Es ist keinesfalls sicher, ob es jemals gelingen wird, einen erwachsenen Menschen zu klonen. Dies ist die Einschätzung vieler Forscher nach der heißen Diskussion über das Klonieren von höheren Lebewesen – entfacht vom Klon-Schaf Dolly. In unserem Lande will das auch fast niemand: 97 Prozent haben sich soeben gegen das Klonen von Menschen ausgesprochen. Dies ist ein Ergebnis, der bundesweiten Exklusiv-Umfrage, die bild der wissenschaft beim Bielefelder Meinungsforschungsinstitut Emnid in Auftrag gab. Warum erscheint dieses Heft dann trotzdem mit der Schlagzeile, “Natürlich werden wir Menschen klonen”? Die Antwort kommt von Wissenschaftlern wie dem Bremer Universitätsprofessor Klaus Haefner, für den die Schöpfung genetischer Menschen-Kopien nicht aufzuhalten ist – schon deshalb, weil nicht alle Mediziner menschliche Klone als biologisches Ersatzteillager kategorisch ablehnen. Nach einer gesellschaftlichen Besinnungsphase wird sich das Menschen-Klonen als Therapie gegen Krankheiten durchsetzen – davon ist auch Werner Gehring, der Chef einer großen Fortpflanzungsklinik in Bad Münder bei Hannover, fest überzeugt.

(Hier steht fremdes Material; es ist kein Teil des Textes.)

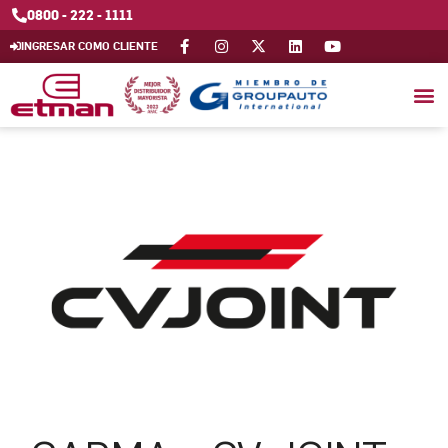
0800 - 222 - 1111
INGRESAR COMO CLIENTE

Unklar ist derweil, ob Dolly nicht doch das Produkt eines Zufalls war – und kein reproduzierbares Resultat eines wissenschaftlichen Experiments. Denn etliche Forscher zweifeln an den von schottischen Forschern vorgelegten Beweisen zur Erzeugung des Klon-Schafs. Gelassenheit wäre allerdings fehl am Platze: Bewußtes Kopieren von Lebewesen hat das Laborstadium längst verlassen, wie die Entwicklung im Obst- und Pflanzenbau zeigt. Auch Kopien erwachsener Tiere wird es mit Sicherheit bald geben: Weil sich über klonierte und gentechnisch veränderte Tiere großes menschliches Leid lindern oder sogar beheben läßt. Über den aktuellen Stand wichtiger Forschungsansätze beim Klonen von Pflanzen und Tieren informiert die neue bdw-Analyse . Nehmen Sie sich Zeit dafür, denn eines ist gewiß: Dieses Thema ist zu vielschichtig und zu gewichtig, als daß es der Wissenschaft alleine vorbehalten sein kann, die künftigen Wege festzulegen.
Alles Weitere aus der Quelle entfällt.